Target Release Date:

March 17, 2022

Update:

  • Changes to 156000 went out in Nessus plugin feed 202203172204
  • Changes to 156001 have been delayed (ETA: March 25)

11 Replies

  • jones_bryan's avatar
    jones_bryan
    Connect Contributor

    @Greg Betz​ is the target still 3/17 for these updates? I have not seen any as of yet. I am trying to monitor scans after the release so we can understand the impact. Any insight would be appreciated.

    • seth_t_johnson's avatar
      seth_t_johnson
      Connect Contributor II

      Looks like 156000 was updated last night. I just did an update this morning and version changed from 1.48 to 1.49. Plugin set 202203172204

    • gbetz's avatar
      gbetz

      @Bryan Jones​ 

      Changes to 156000 went out in Nessus plugin feed 202203172204

      Changes to 156001 have been delayed (ETA: March 22)

      • Anonymous's avatar
        Anonymous

        Hi Greg,

        Can you please confirm if Changes to 156001 have been completed or still in progress? Thank you

  • Awesome, this is great news! Once 156001 is updated this will replicate the version information of each log4j jar file to the other log4j 2.X plugins (such as 156183 & 156327) and prevent these findings from occurring from updated jars/modules that have been renamed to previous versions correct?

    I have been trying to get DISA to submit these changes to you as some products (ex: Cameo Systems Modeler https://docs.nomagic.com/display/FAQ/CATIA+Magic+and+No+Magic+products+affected+by+Log4Shell+log4j+vulnerability+-+CVE-2021-44228) tell you to update to application versions with log4j 2.16.0 then replace and rename the files which currently cause the mentioned 2.X findings to reappear even though they are not truly present.

    Thanks in advance for any clarification and further assistance.

  • @Zachary Boyer​ That is correct, the manifest/properties file will be checked and used in place of the version parsed from the filename.

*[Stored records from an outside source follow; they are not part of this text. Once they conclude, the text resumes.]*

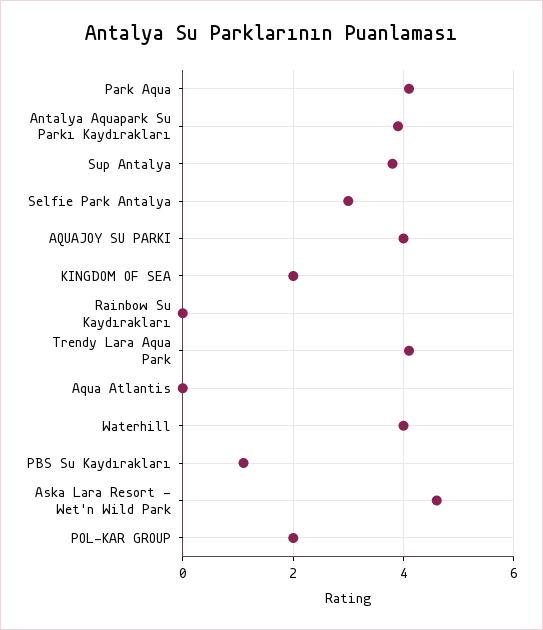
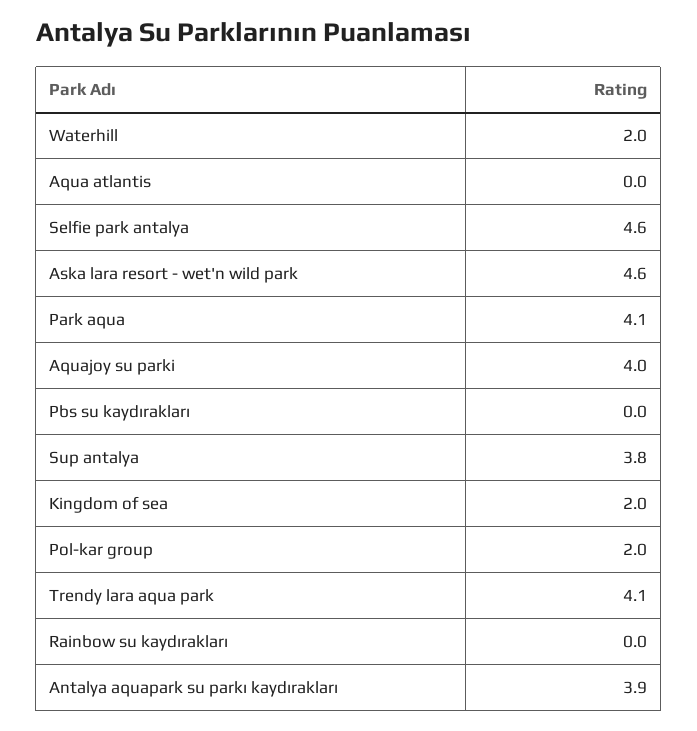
Selfie Park Antalya: 3 -> 4.6
Waterhill: 4 -> 2
PBS Su Kaydırakları: 1 -> 0

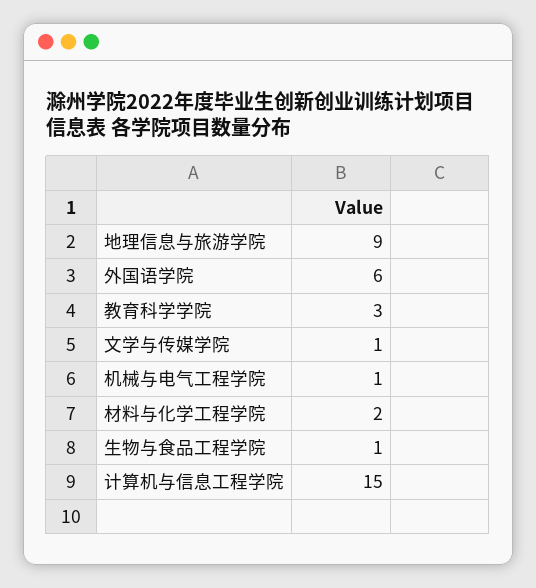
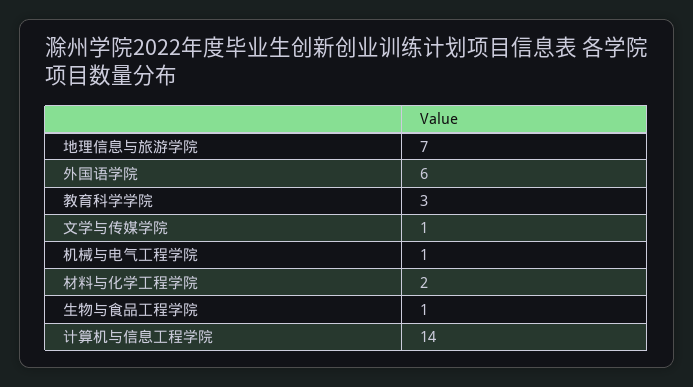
地理信息与旅游学院: 9 -> 7
计算机与信息工程学院: 15 -> 14

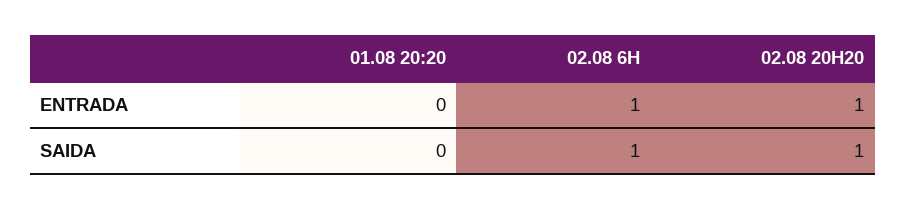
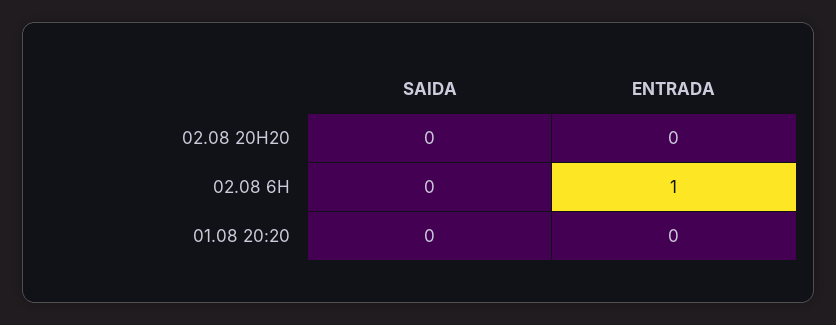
02.08 20H20, ENTRADA: 1 -> 0
02.08 6H, SAIDA: 1 -> 0
02.08 20H20, SAIDA: 1 -> 0

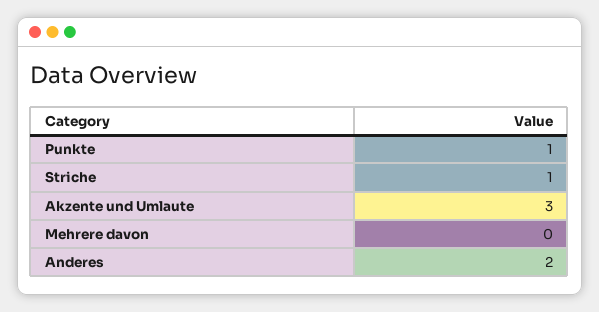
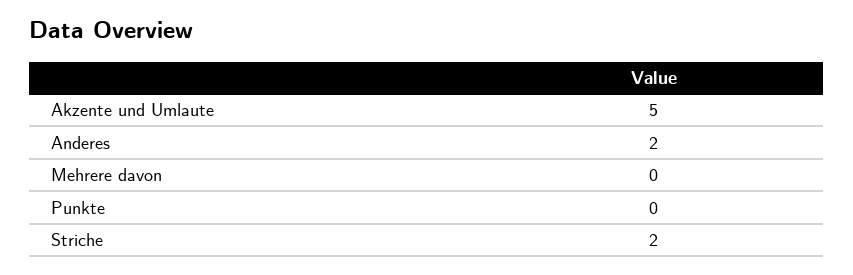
Punkte: 1 -> 0
Striche: 1 -> 2
Akzente und Umlaute: 3 -> 5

    This change went out in Nessus plugin feed 202203251548

  • saurabh_suman1's avatar
    saurabh_suman1
    Connect Contributor

    For plugin 156001, the current version in Nessus website is 1.44 with the latest date of updatation as 19.07.2022, however still the mentioned plugin is not able to detect the log4j version from Manifest.MF file. Still the version parsed from filename is considered for determining the file version. Any update to this?

    • gbetz's avatar
      gbetz

      @Saurabh Suman​, the MANIFEST.MF file is parsed by the 156001 plugin if the following are set in the scan policy:

      • ‘Perform thorough tests’ setting is enabled
      • ‘Override normal accuracy’ setting is set to ‘Show potential false alarms’ 

      Please open a technical support ticket if you have an issue so that we can collect the required information to diagnose and assist you with your issue.